Al di fuori degli energetici è risultato in calo anche il tendenziale degli alimentari non lavorati, sceso dall’11,4 al 9,5%, e quello dei servizi relativi ai trasporti, dal 6,8% al 6,0%. In aumento invece quello relativo ai beni alimentari lavorati, dal 14,3 al 14,9%, e ai servizi ricreativi, culturali e per la cura della persona, dal 5,5% al 6,2%. Il totale degli alimentari è diminuito dal 13,3% al 12,8%, mentre in moderato aumento è risultato il dato relativo sia agli altri beni, non alimentari e non energetici, salito dal 5% al 5,1%, e soprattutto quello dei servizi, dal 3,8% al 4,1%. L’inflazione di fondo, al netto degli energetici e degli alimentari freschi, ha anch’essa accelerato, passando dal 5,6% al 5,8%.

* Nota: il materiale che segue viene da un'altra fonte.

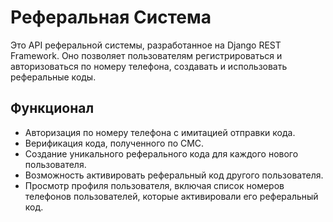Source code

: # Реферальная Система

Это API реферальной системы, разработанное на Django REST Framework. Оно позволяет пользователям регистрироваться и авторизоваться по номеру телефона, создавать и использовать реферальные коды.

## Функционал

- Авторизация по номеру телефона с имитацией отправки кода.
- Верификация кода, полученного по СМС.
- Создание уникального реферального кода для каждого нового пользователя.
- Возможность активировать реферальный код другого пользователя.
- Просмотр профиля пользователя, включая список номеров телефонов пользователей, которые активировали его реферальный код.
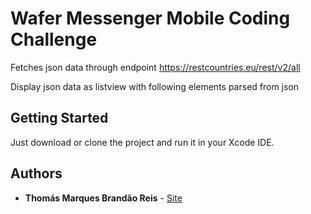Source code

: # Wafer Messenger Mobile Coding Challenge

Fetches json data through endpoint https://restcountries.eu/rest/v2/all

Display json data as listview with following elements parsed from json

## Getting Started

Just download or clone the project and run it in your Xcode IDE.

## Authors

* **Thomás Marques Brandão Reis** - [Site](https://thomasmarques.com.br/)
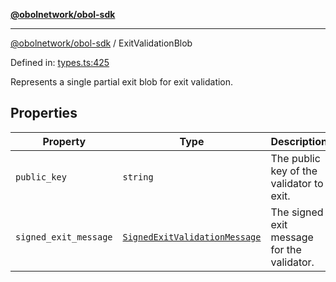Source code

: [**@obolnetwork/obol-sdk**](../index.md)

***

[@obolnetwork/obol-sdk](../index.md) / ExitValidationBlob

Defined in: [types.ts:425](https://github.com/ObolNetwork/obol-sdk/blob/d77f4594233f658ddb52882926187420144e316d/src/types.ts#L425)

Represents a single partial exit blob for exit validation.

## Properties

| Property | Type | Description | Defined in |
| ------ | ------ | ------ | ------ |
| <a id="public_key"></a> `public_key` | `string` | The public key of the validator to exit. | [types.ts:427](https://github.com/ObolNetwork/obol-sdk/blob/d77f4594233f658ddb52882926187420144e316d/src/types.ts#L427) |
| <a id="signed_exit_message"></a> `signed_exit_message` | [`SignedExitValidationMessage`](SignedExitValidationMessage.md) | The signed exit message for the validator. | [types.ts:430](https://github.com/ObolNetwork/obol-sdk/blob/d77f4594233f658ddb52882926187420144e316d/src/types.ts#L430) |
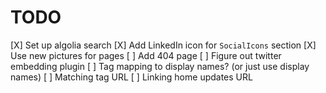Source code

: # TODO

[X] Set up algolia search
[X] Add LinkedIn icon for `SocialIcons` section
[X] Use new pictures for pages
[ ] Add 404 page
[ ] Figure out twitter embedding plugin
[ ] Tag mapping to display names? (or just use display names)
[ ] Matching tag URL
[ ] Linking home updates URL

Grafico 1 – Variazioni tendenziali nei prezzi al consumo per grandi capitoli di spesa (Dati %)
Cosa accadrà nel mese di gennaio? Difficile dirlo, anche se è probabile che le tendenze riduttive in corso proseguiranno, riuscendo a compensare gli aumenti in diversi comparti che ci hanno salutato già assieme al brindisi di Capodanno.